Suara.com - Rancangan Kitab Undang-Undang Hukum Pidana (RKUHP) bakal segera disahkan oleh Dewan Perwakilan Rakyat (DPR). Meski masih banyak pasal yang menuai kontroversi, nyatanya pemerintah berniat mengesahkan RKUHP dalam rapat paripurna pada Selasa (6/12/2022).
Menkumham Yasonna Laoly sendiri sudah menyatakan bahwa RKUHP tidak mungkin bisa memuaskan seluruh kalangan masyarakat. Karena itu, jika ada yang ingin memprotes pasal, maka ia mempersilakan untuk menggugat ke Majelis Konstitusi (MK).
Berdasarkan penelusuran Suara.com, berikut ini deretan pasal kontroversial RKHUP selengkapnya.
Unjuk rasa tidak boleh tanpa pemberitahuan
Pasal kontroversial RKUHP salah satunya yakni Pasal 256. Orang yang melakukan demonstrasi atau piawai tanpa pemberitahuan terlebih dahulu, maka terhadapnya dapat dikenakan sanksi pidana 6 bulan kurungan.
Pasal tersebut pun dianggap oleh masyarakat telah mengancam demokrasi.
Penghinaan terhadap presiden dan Lembaga Negara
Penghinaan terhadap pemerintah yang mencakup Presiden, Wakil Presiden, Menteri, Mahkamah Agung, Mahkamah Konstitusi, Majelis Permusyawaratan Rakyat, Dewan Perwakilan Rakyat, dan Dewan Perwakilan Daerah tertera dalam Pasal 240 RKUHP.
Aturan tersebut menegaskan bahwa setiap orang yang menghina lembaga negara dan Presiden serta wakilnya akan terancam hukuman selama 1 tahun 6 bulan penjara.
Baca Juga: Ini Deretan Pasal Kontroversial Di RKUHP, Dari Santet Hingga Kumpul Kebo
Penyebaran berita bohong atau hoax
Pasal 263 RKUHP mengatur terkait penyebaran berita bohong. Pelaku dapat dikanakan pidana penjara hingga 6 tahun.
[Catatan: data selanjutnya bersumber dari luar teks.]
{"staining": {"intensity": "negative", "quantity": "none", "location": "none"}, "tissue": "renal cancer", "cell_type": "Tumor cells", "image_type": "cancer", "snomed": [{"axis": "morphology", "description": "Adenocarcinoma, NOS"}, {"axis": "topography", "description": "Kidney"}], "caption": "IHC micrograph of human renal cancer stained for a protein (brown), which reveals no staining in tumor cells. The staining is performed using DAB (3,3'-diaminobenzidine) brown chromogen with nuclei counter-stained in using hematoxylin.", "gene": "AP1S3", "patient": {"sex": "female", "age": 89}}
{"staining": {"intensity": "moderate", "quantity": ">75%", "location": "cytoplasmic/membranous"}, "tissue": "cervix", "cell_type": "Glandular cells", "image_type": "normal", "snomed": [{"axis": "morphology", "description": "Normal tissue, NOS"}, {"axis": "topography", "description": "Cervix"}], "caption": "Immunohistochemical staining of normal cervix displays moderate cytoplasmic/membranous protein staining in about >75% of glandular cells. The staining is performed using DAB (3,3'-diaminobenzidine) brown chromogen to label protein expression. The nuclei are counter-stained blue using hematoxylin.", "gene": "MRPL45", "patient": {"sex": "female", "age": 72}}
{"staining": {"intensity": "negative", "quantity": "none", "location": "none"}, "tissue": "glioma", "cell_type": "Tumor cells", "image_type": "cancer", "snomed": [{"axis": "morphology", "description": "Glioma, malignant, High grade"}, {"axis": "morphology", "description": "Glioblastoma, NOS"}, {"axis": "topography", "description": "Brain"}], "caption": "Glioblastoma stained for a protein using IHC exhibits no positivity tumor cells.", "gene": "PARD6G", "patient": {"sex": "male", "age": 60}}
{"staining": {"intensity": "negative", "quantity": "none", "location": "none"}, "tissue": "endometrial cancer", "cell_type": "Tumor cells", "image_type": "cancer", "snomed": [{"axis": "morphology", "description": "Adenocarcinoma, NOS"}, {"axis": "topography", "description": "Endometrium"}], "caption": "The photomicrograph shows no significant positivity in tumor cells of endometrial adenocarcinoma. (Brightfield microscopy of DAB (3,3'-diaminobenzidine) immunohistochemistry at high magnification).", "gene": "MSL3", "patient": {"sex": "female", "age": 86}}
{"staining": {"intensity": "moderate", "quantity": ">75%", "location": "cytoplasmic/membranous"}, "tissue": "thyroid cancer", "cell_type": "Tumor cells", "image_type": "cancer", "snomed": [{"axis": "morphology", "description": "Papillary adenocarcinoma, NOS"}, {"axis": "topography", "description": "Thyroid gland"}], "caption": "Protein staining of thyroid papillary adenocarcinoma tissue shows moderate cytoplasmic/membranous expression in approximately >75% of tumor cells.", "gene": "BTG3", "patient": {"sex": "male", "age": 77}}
Sementara itu, orang yang menyebarkan berita berlebihan dapat terancam 2 tahun penjara. Pasal ini dinilai dapat mengancam kebebasan berpendapat.
Penyerangan harkat dan martabat presiden dan wakil presiden
Pasal 218 dan 219 RKUHP menyinggung terkait penghinaan, serangan terhadap pribadi Presiden dan Wakil Presiden. Pelaku dapat dipidana hingga maksimal 3 tahun penjara atau 4 tahun jika melalui media sosial.
Pasal ini merupakan delik aduan. Perkara dalam kasus ini hanya dapat diproses jika Presiden dan Wakil Presiden melaporkan tindakan pelaku. Pasal ini dianggap turut mengancam kebebasan berpendapat.